» **WORK ITEM**: Repeat every line of the listing below word for word, but leave out the pictures.

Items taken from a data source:
════
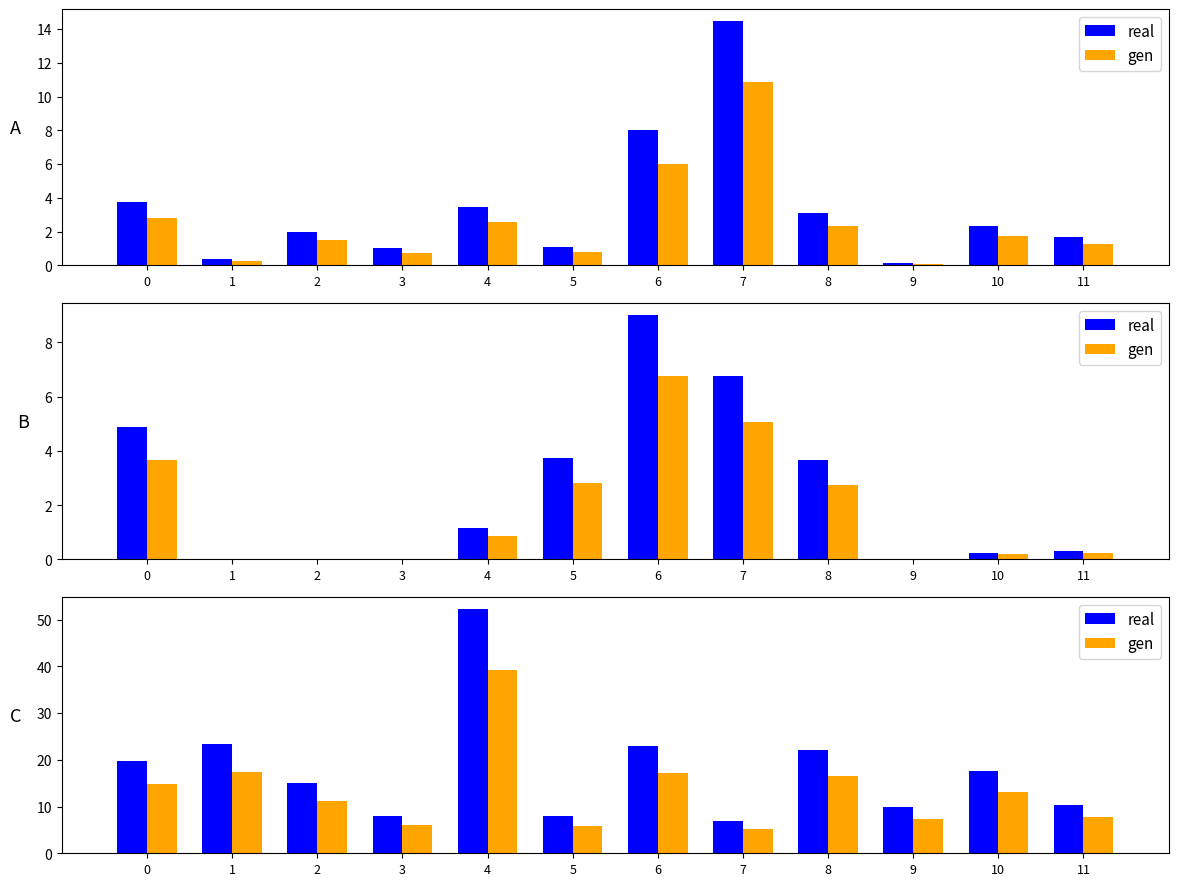

The gen series shows 11.2 at 2. True or false?

True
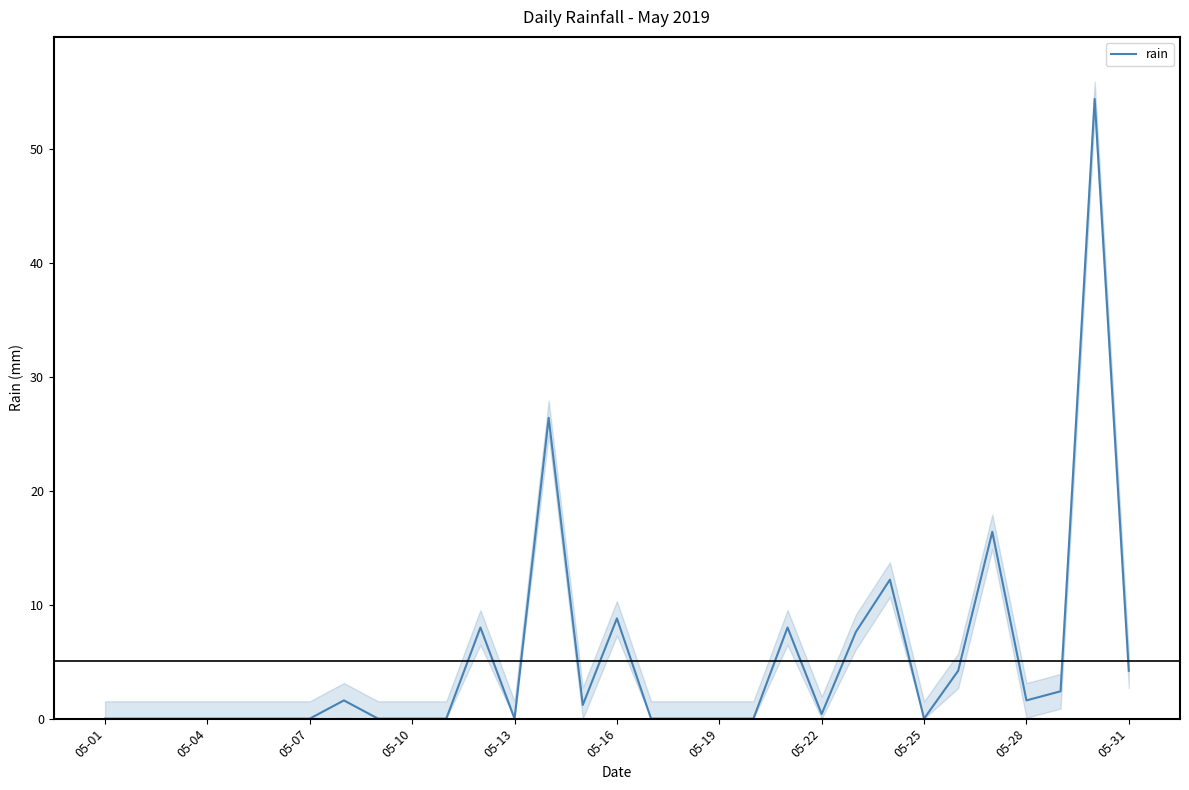

Is it true that rain equals 1.6 at 05-28?

True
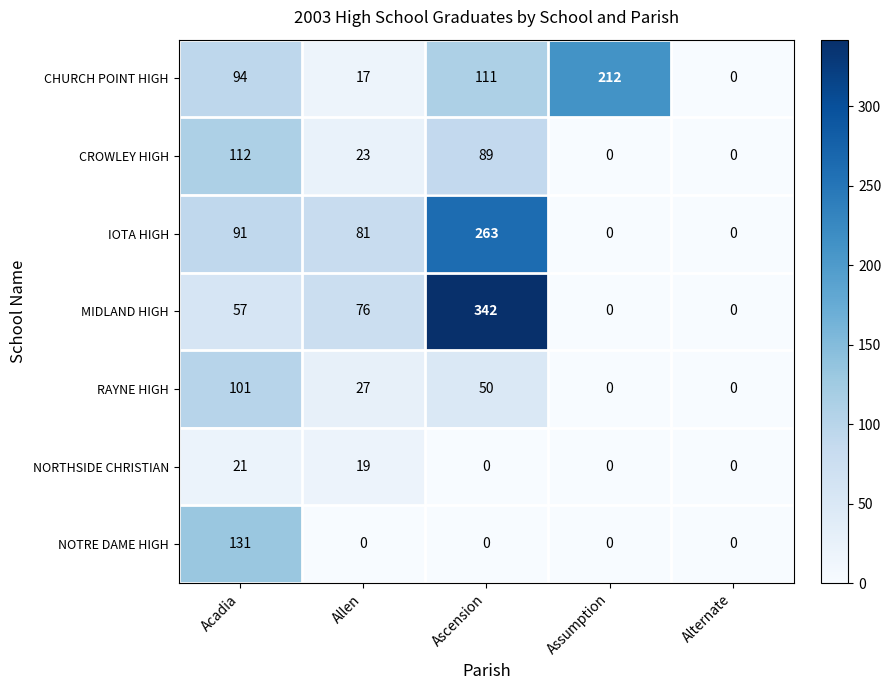

What is the difference between the maximum and minimum values in the RAYNE HIGH series?

101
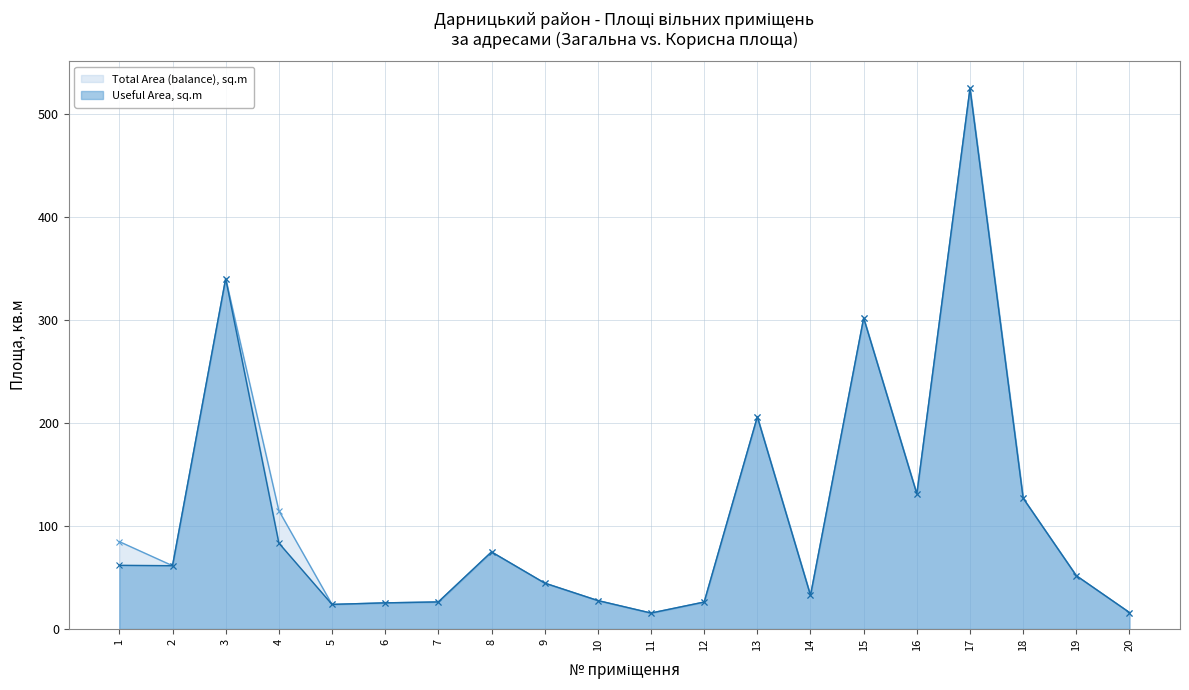

What is the maximum value shown in the chart?

525.3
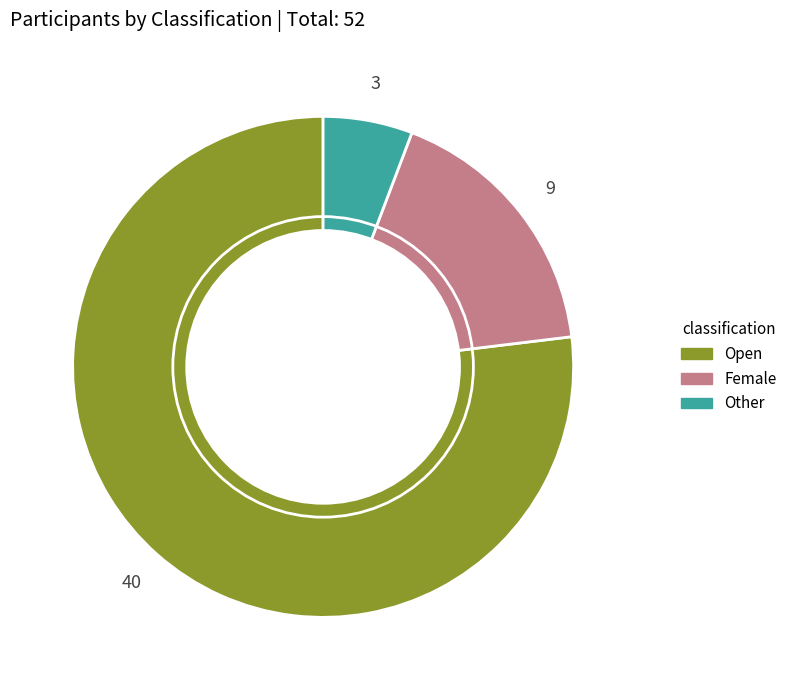

The Female slice represents 17% of the pie. True or false?

True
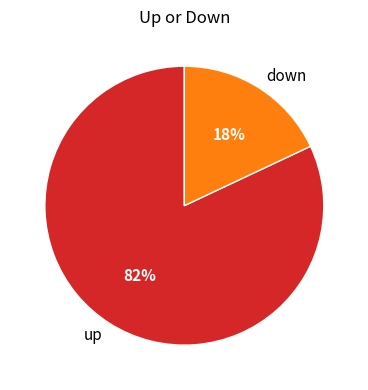

To the nearest percent, what is the difference between the up and down slice percentages?

64%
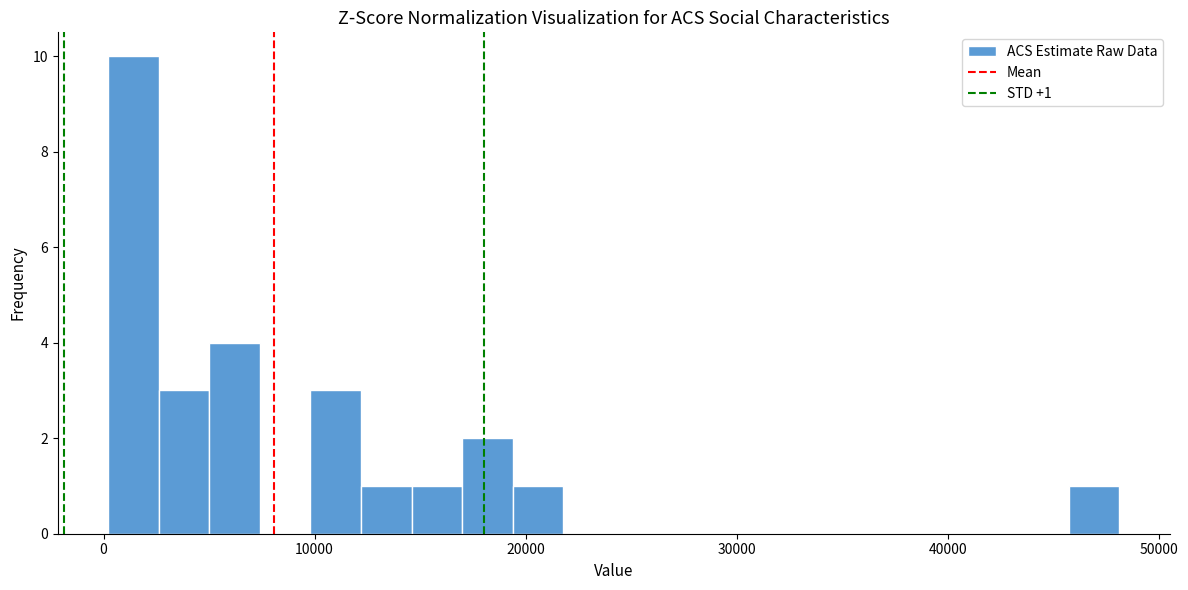

Read against the x-axis, roughly where is the centre of the tallest bar?

1000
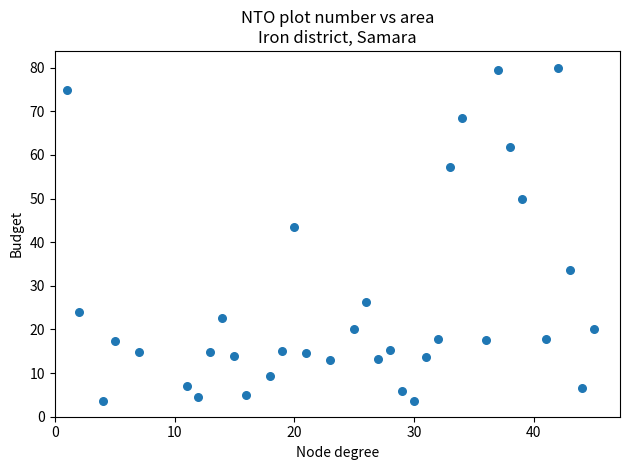

What Y value in the scatter plot is closest to 41?

43.5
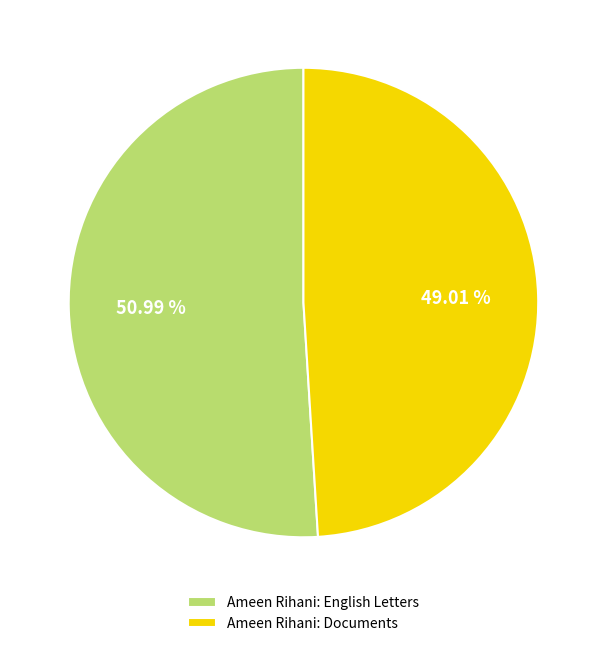

Is there a majority slice in this chart?

Yes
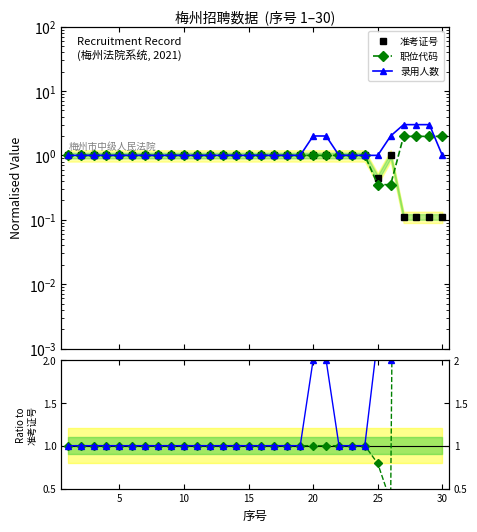

How many intersections are there between 录用人数 and 准考证号?

8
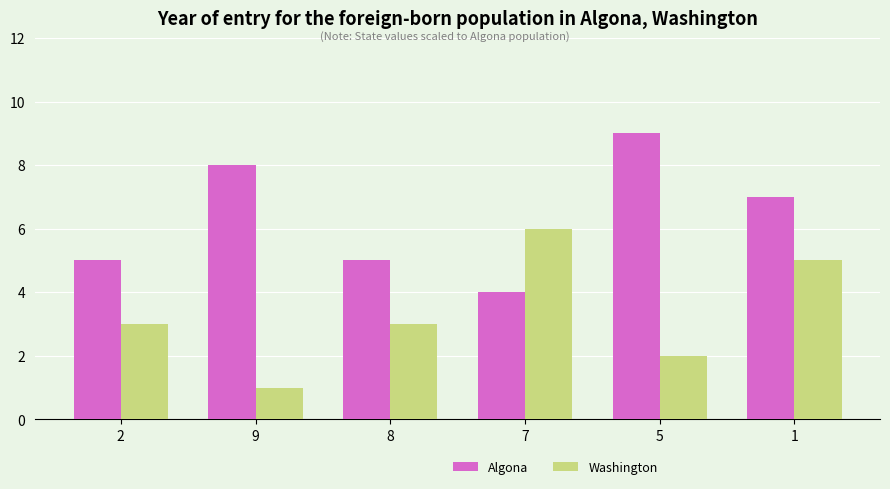

Reading left to right, list all the values displayed in this chart.

Algona: 2=5	9=8	8=5	7=4	5=9	1=7
Washington: 2=3	9=1	8=3	7=6	5=2	1=5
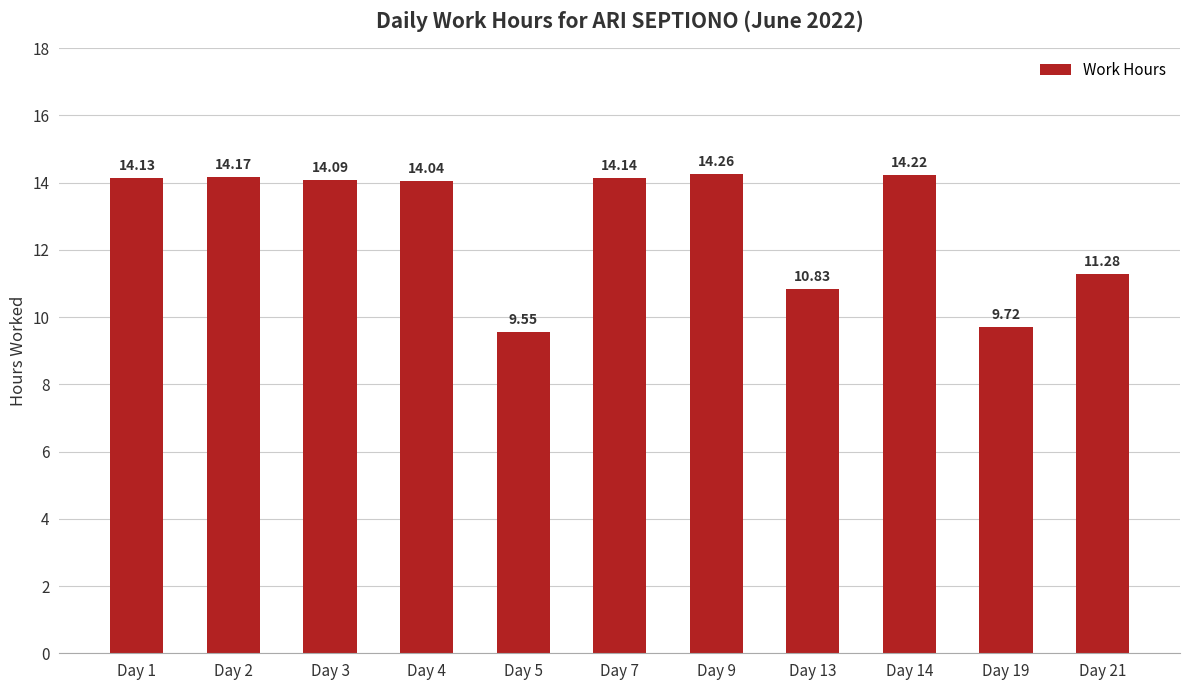

Which has a higher value, Day 1 or Day 21?

Day 1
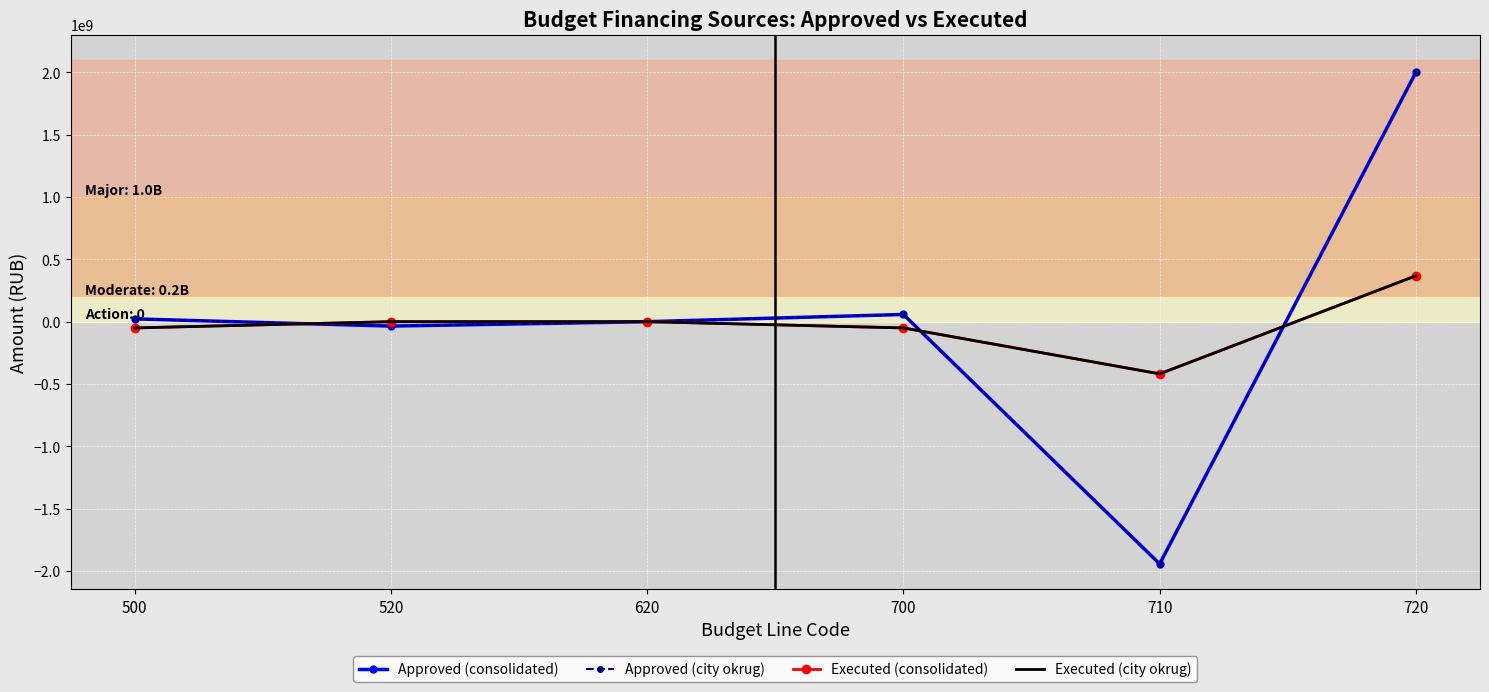

Which series has the largest range (max minus min)?

Approved (consolidated)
════
» **RESPONSE BELOW**:
The gen series shows 11.2 at 2. True or false?

True

Is it true that rain equals 1.6 at 05-28?

True

What is the difference between the maximum and minimum values in the RAYNE HIGH series?

101

What is the maximum value shown in the chart?

525.3

The Female slice represents 17% of the pie. True or false?

True

To the nearest percent, what is the difference between the up and down slice percentages?

64%

Read against the x-axis, roughly where is the centre of the tallest bar?

1000

What Y value in the scatter plot is closest to 41?

43.5

Is there a majority slice in this chart?

Yes

How many intersections are there between 录用人数 and 准考证号?

8

Reading left to right, list all the values displayed in this chart.

Algona: 2=5	9=8	8=5	7=4	5=9	1=7
Washington: 2=3	9=1	8=3	7=6	5=2	1=5

Which has a higher value, Day 1 or Day 21?

Day 1

Which series has the largest range (max minus min)?

Approved (consolidated)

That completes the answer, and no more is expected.